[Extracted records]

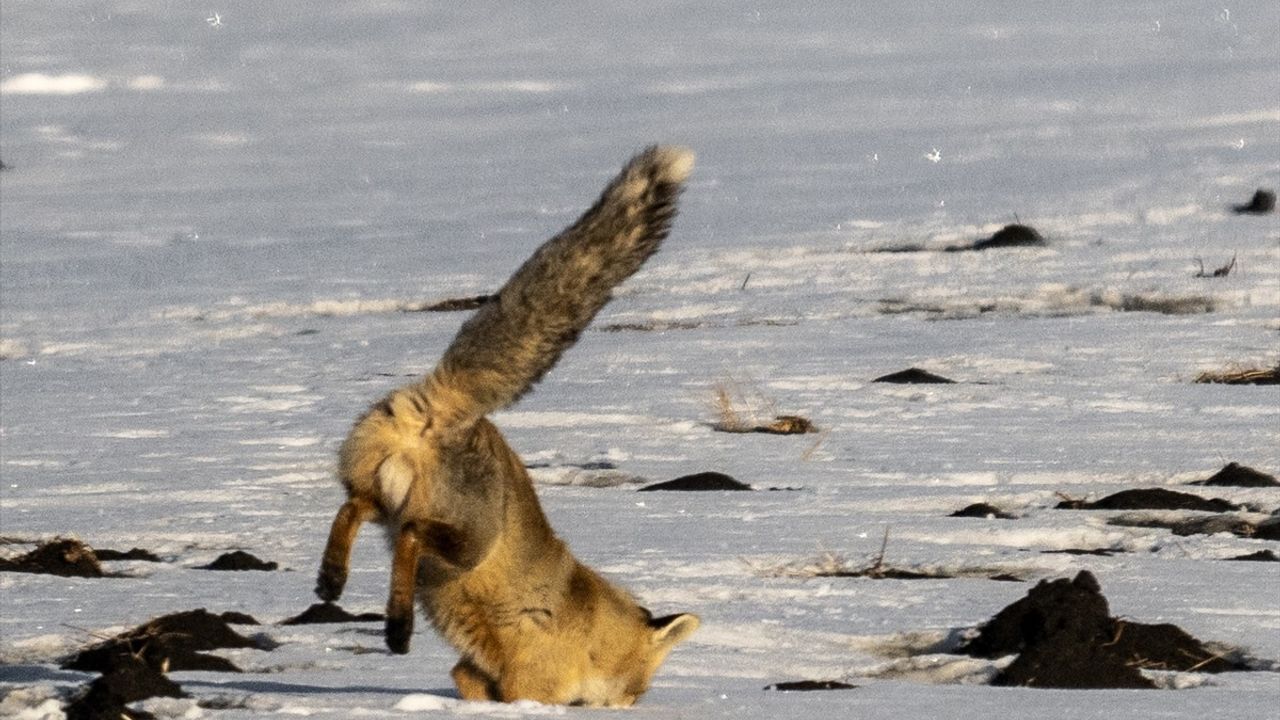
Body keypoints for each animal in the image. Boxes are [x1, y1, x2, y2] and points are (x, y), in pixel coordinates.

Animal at [317, 142, 701, 702]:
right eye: (638, 691)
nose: (630, 708)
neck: (585, 631)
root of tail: (443, 405)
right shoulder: (530, 682)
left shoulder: (472, 672)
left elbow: (463, 678)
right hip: (467, 538)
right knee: (410, 534)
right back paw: (397, 625)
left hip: (380, 496)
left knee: (352, 509)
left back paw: (333, 578)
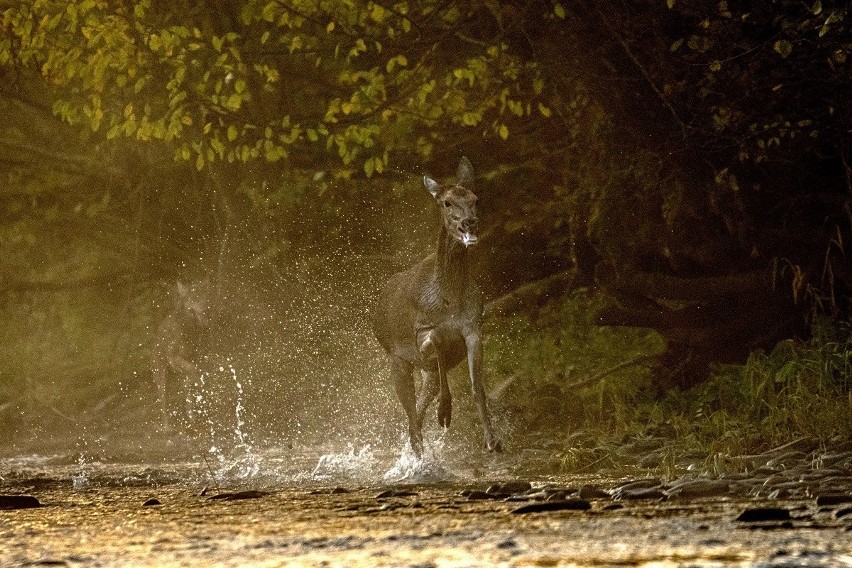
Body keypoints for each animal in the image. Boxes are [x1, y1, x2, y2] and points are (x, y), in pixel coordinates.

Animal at [151, 280, 211, 426]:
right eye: (193, 299)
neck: (187, 326)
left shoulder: (195, 356)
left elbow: (194, 372)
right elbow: (193, 370)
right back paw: (167, 426)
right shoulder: (173, 358)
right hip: (160, 375)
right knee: (163, 402)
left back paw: (190, 415)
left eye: (204, 296)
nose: (204, 309)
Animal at [372, 156, 500, 458]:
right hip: (396, 358)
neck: (449, 298)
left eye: (475, 199)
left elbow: (477, 387)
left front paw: (492, 440)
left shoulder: (473, 327)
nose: (469, 222)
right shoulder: (423, 332)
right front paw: (445, 412)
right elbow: (440, 346)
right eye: (446, 202)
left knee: (415, 417)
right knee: (410, 414)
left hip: (421, 371)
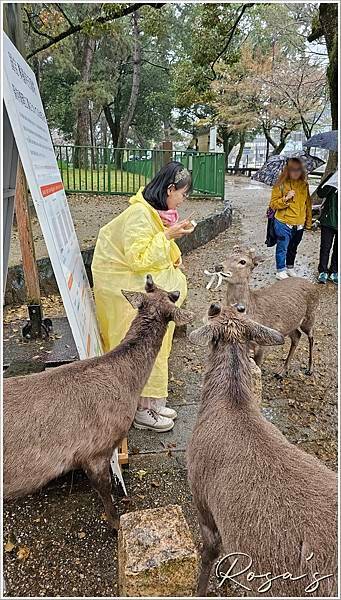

» What needs to be done
Reproduce all of the entries exactly as they appear, though any picture they include must be omitted.

» Result below
Body keypoints for each animal in the image. Boxes are [x1, y1, x2, y2] and points are (x, y), in pixel coordinates.

Animal at [317, 142, 701, 702]:
right eye: (638, 691)
nose: (630, 708)
neck: (585, 631)
root of tail: (443, 405)
right shoulder: (530, 682)
left shoulder: (472, 672)
left elbow: (463, 678)
right hip: (467, 538)
right knee: (410, 534)
right back paw: (397, 625)
left hip: (380, 496)
left knee: (352, 509)
left back paw: (333, 578)
Body keypoints for each animal in the image. Boxes are [x1, y1, x2, y2] and points are (x, y), in pixel coordinates.

Animal at [151, 280, 211, 426]:
right eye: (193, 299)
neck: (187, 326)
left shoulder: (195, 356)
left elbow: (194, 372)
right elbow: (193, 370)
right back paw: (167, 426)
right shoulder: (173, 358)
right hip: (160, 375)
right knee: (163, 402)
left back paw: (190, 415)
left eye: (204, 296)
nose: (204, 309)
Animal at [372, 156, 500, 458]:
right hip: (396, 358)
neck: (449, 298)
left eye: (475, 199)
left elbow: (477, 387)
left front paw: (492, 440)
left shoulder: (473, 327)
nose: (469, 222)
right shoulder: (423, 332)
right front paw: (445, 412)
right elbow: (440, 346)
right eye: (446, 202)
left knee: (415, 417)
right knee: (410, 414)
left hip: (421, 371)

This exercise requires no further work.